Buffy Sainte-Marie has been running for the drum practically her whole life, pursuing its internal call to life, love, independence, creativity and activism. That drumbeat has led her to multiple careers and finally drew her back into the recording studio to create Running for the Drum, her first new recordings since 1996.
Since the CD’s release, it has earned Buffy her second Juno Award (the Canadian Grammy) for Best Aboriginal Album, the Aboriginal People’s Choice Music Award (ABCMA) for Best Album, and within the last month Buffy took home four Canadian Aboriginal Music Awards for Best Female Artist, Best Album, Best Single (“No No Keshagesh” – watch the video below) and Best Songwriter.
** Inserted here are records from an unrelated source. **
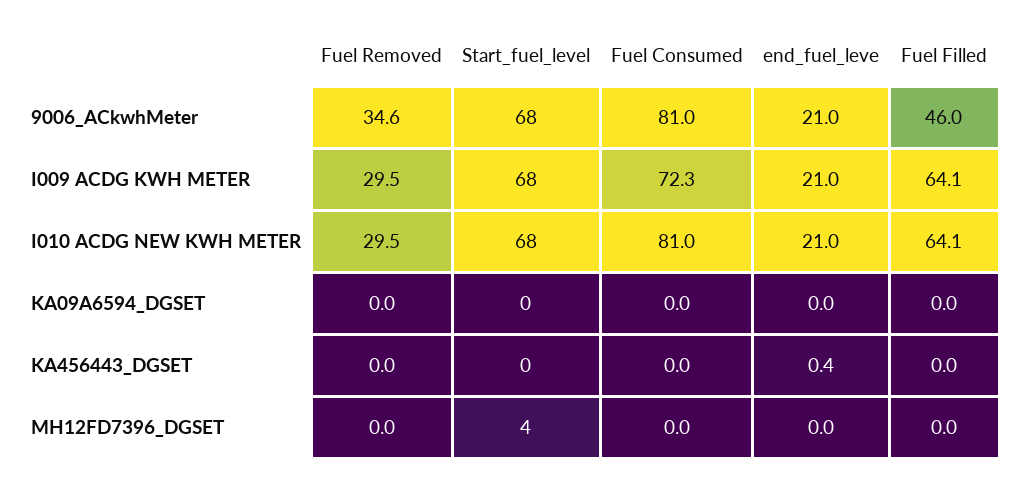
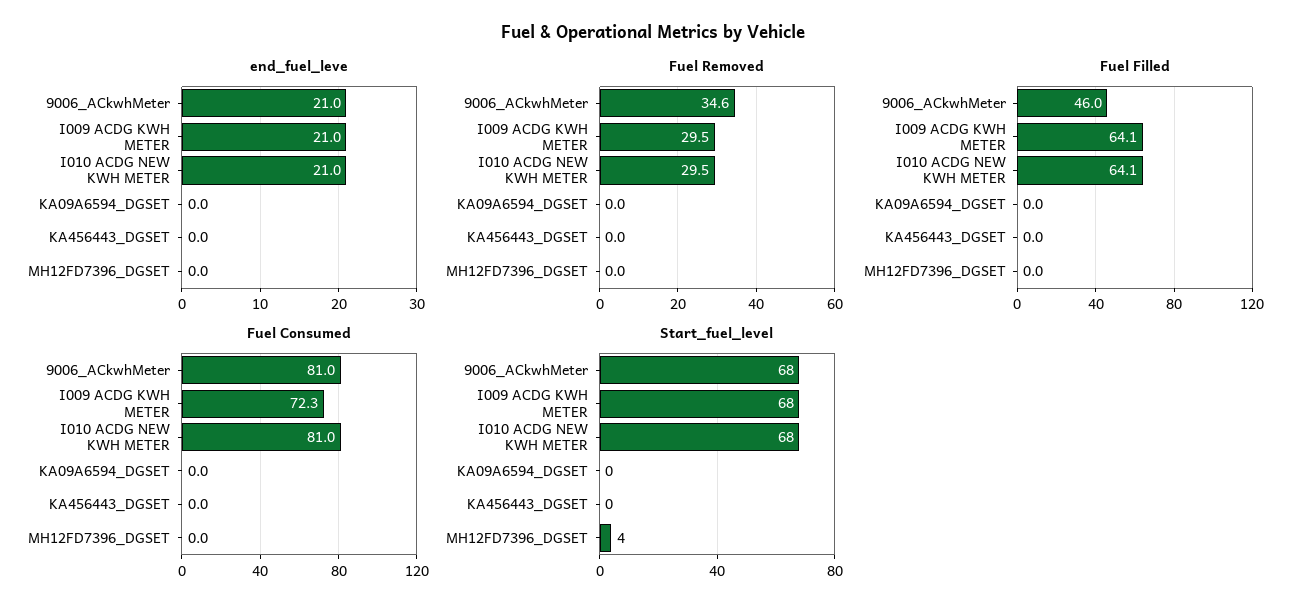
  {
    "Fuel Removed": {
      "9006_ACkwhMeter": 34.6,
      "I009 ACDG KWH METER": 29.5,
      "I010 ACDG NEW KWH METER": 29.5,
      "KA09A6594_DGSET": 0,
      "KA456443_DGSET": 0,
      "MH12FD7396_DGSET": 0
    },
    "Start_fuel_level": {
      "9006_ACkwhMeter": 68,
      "I009 ACDG KWH METER": 68,
      "I010 ACDG NEW KWH METER": 68,
      "KA09A6594_DGSET": 0,
      "KA456443_DGSET": 0,
      "MH12FD7396_DGSET": 4
    },
    "Fuel Consumed": {
      "9006_ACkwhMeter": 81,
      "I009 ACDG KWH METER": 72.3,
      "I010 ACDG NEW KWH METER": 81,
      "KA09A6594_DGSET": 0,
      "KA456443_DGSET": 0,
      "MH12FD7396_DGSET": 0
    },
    "end_fuel_leve": {
      "9006_ACkwhMeter": 21,
      "I009 ACDG KWH METER": 21,
      "I010 ACDG NEW KWH METER": 21,
      "KA09A6594_DGSET": 0,
-     "KA456443_DGSET": 0.4,
+     "KA456443_DGSET": 0,
      "MH12FD7396_DGSET": 0
    },
    "Fuel Filled": {
      "9006_ACkwhMeter": 46,
      "I009 ACDG KWH METER": 64.1,
      "I010 ACDG NEW KWH METER": 64.1,
      "KA09A6594_DGSET": 0,
      "KA456443_DGSET": 0,
      "MH12FD7396_DGSET": 0
    }
  }

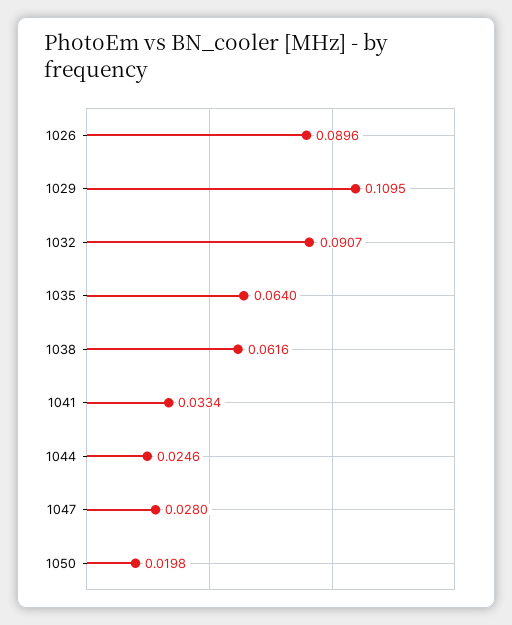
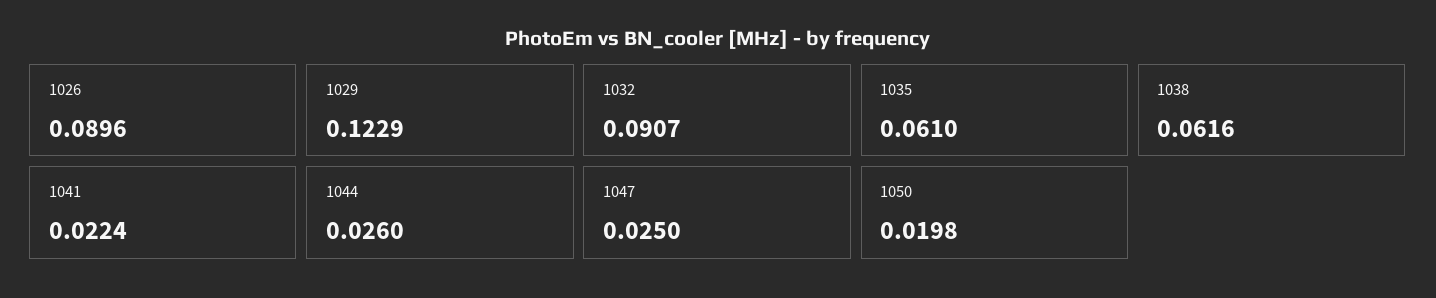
  {
    "1026": 0.0896,
-   "1029": 0.1095,
+   "1029": 0.1229,
    "1032": 0.0907,
-   "1035": 0.064,
+   "1035": 0.061,
    "1038": 0.0616,
-   "1041": 0.0334,
+   "1041": 0.0224,
-   "1044": 0.0246,
+   "1044": 0.026,
-   "1047": 0.028,
+   "1047": 0.025,
    "1050": 0.0198
  }

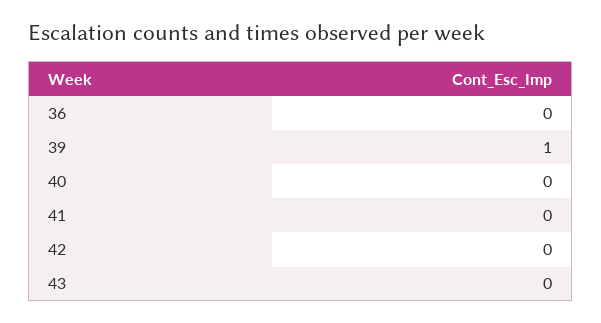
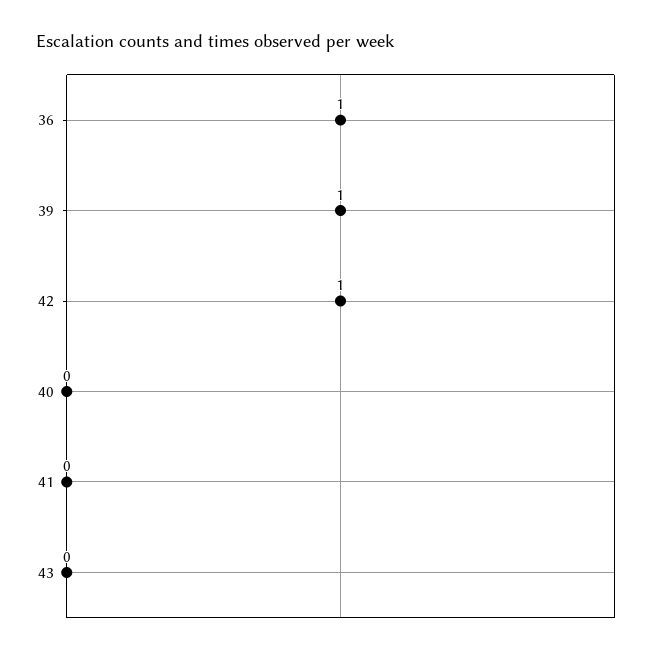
  {
-   "36": 0,
+   "36": 1,
    "39": 1,
    "40": 0,
    "41": 0,
-   "42": 0,
+   "42": 1,
    "43": 0
  }

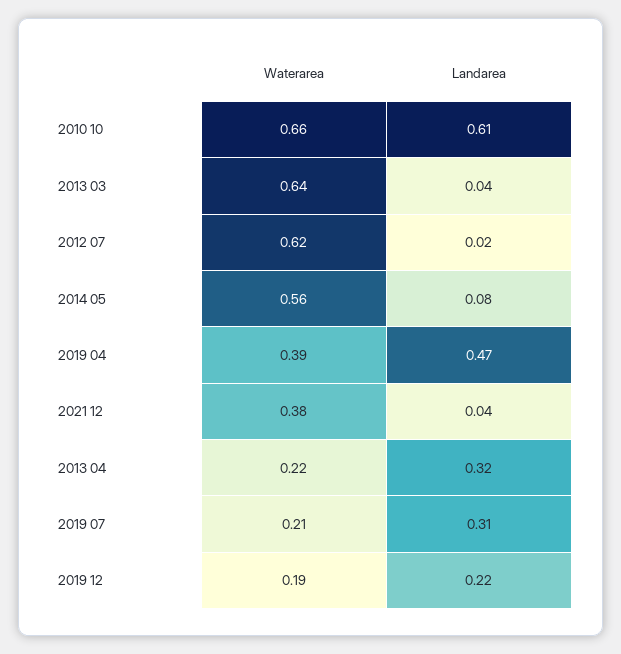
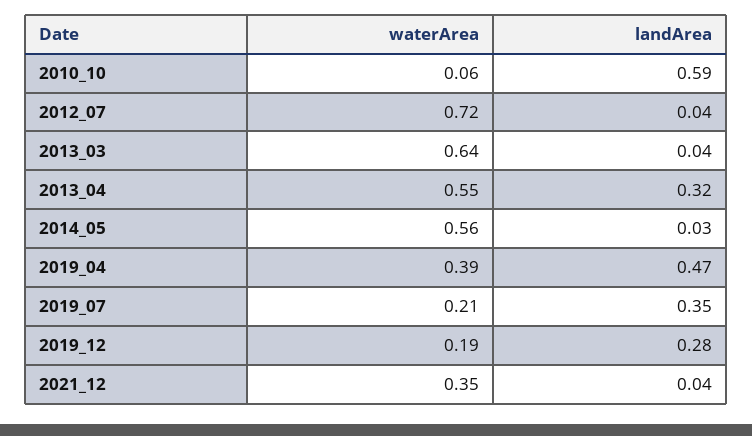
  {
    "Waterarea": {
-     "2010 10": 0.66,
+     "2010 10": 0.06,
      "2013 03": 0.64,
-     "2012 07": 0.62,
+     "2012 07": 0.72,
      "2014 05": 0.56,
      "2019 04": 0.39,
-     "2021 12": 0.38,
+     "2021 12": 0.35,
-     "2013 04": 0.22,
+     "2013 04": 0.55,
      "2019 07": 0.21,
      "2019 12": 0.19
    },
    "Landarea": {
-     "2010 10": 0.61,
+     "2010 10": 0.59,
      "2013 03": 0.04,
-     "2012 07": 0.02,
+     "2012 07": 0.04,
-     "2014 05": 0.08,
+     "2014 05": 0.03,
      "2019 04": 0.47,
      "2021 12": 0.04,
      "2013 04": 0.32,
-     "2019 07": 0.31,
+     "2019 07": 0.35,
-     "2019 12": 0.22
+     "2019 12": 0.28
    }
  }

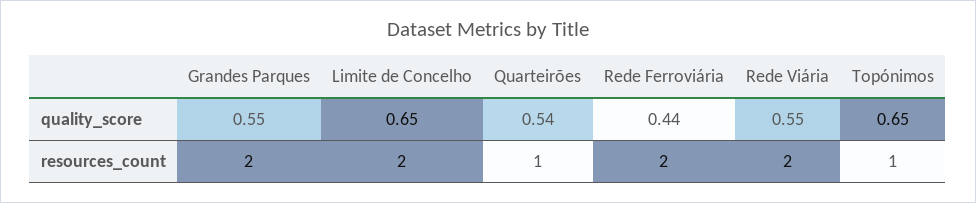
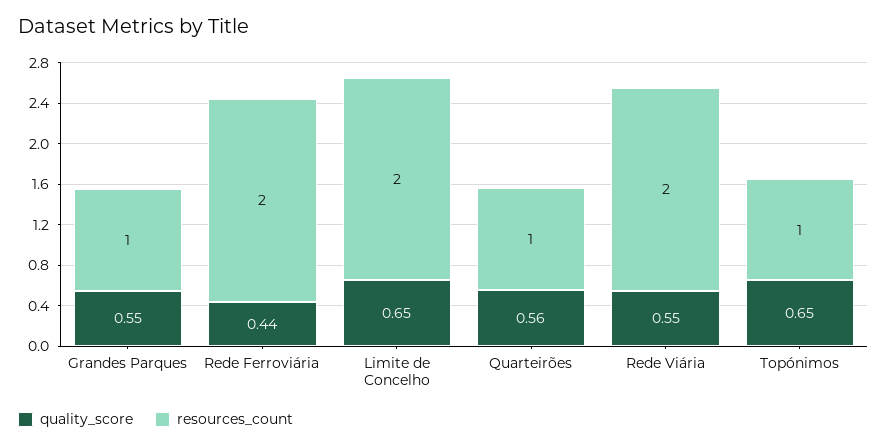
  {
    "quality_score": {
      "Grandes Parques": 0.55,
      "Limite de Concelho": 0.65,
-     "Quarteirões": 0.54,
+     "Quarteirões": 0.56,
      "Rede Ferroviária": 0.44,
      "Rede Viária": 0.55,
      "Topónimos": 0.65
    },
    "resources_count": {
-     "Grandes Parques": 2,
+     "Grandes Parques": 1,
      "Limite de Concelho": 2,
      "Quarteirões": 1,
      "Rede Ferroviária": 2,
      "Rede Viária": 2,
      "Topónimos": 1
    }
  }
Buffy also became the first person to win the APCMA’s Lifetime Achievement Award and was the 25th inductee into the Canadian Country Music Hall of Fame.
Since her recording debut 45 years ago, Sainte-Marie’s original songs have attracted cover versions by artists including Elvis Presley, Barbra Streisand, Janis Joplin, Cher, Roberta Flack, Neko Case, Courtney Love, and seemingly half the folksingers of the 1960s. Her co-written “Up Where We Belong,” the theme from the 1982 movie An Officer and a Gentleman, won her an Academy Award and a Golden Globe Award.
The multi-talented Sainte-Marie recently shifted her focus from her work as a visual and digital artist, an educator, and a Native American sociopolitical activist to record Running for the Drum in her home studio in Hawaii. With musician Chris Birkett as her co-producer, as he was on her last two CDs, including Up Where We Belong (1996), Buffy crafted eleven original songs and an expanded version of “America the Beautiful” into what she calls her “usual whiplash collection of many styles – pop, protest, country, rock, dance-remix, rockabilly and big love songs.”
Using electronic samples and drum programming as well as more conventional instruments, primary musicians Buffy (keyboards, percussion, guitar) and Birkett (guitars, bass, percussion) match their music to Buffy’s eclectic songs. Her contemptuous putdowns of corporate greed (“No No Keshagesh,” which Buffy performs in a new video posted on YouTube) and the political establishment (“Working for the Government”) are set to whirling electronica and wailing “powwow” vocals, as is the jubilant “Cho Cho Fire.” There are contrastingly gentle arrangements of love songs “Too Much is Never Enough” and “Still This Love Goes On”; a boisterous “I Bet My Heart on You” features Buffy and guest Taj Mahal dueting on pianos; the quietly comforting “Easy Like the Snow Falls Down”; an amped Elvis approach to “Blue Sunday,” and appropriately acoustic treatments of “America the Beautiful,” outfitted with new lyrics to reflect the Native American community, and a lovely re-recording of a Sainte-Marie classic, “Little Wheel Spin and Spin.”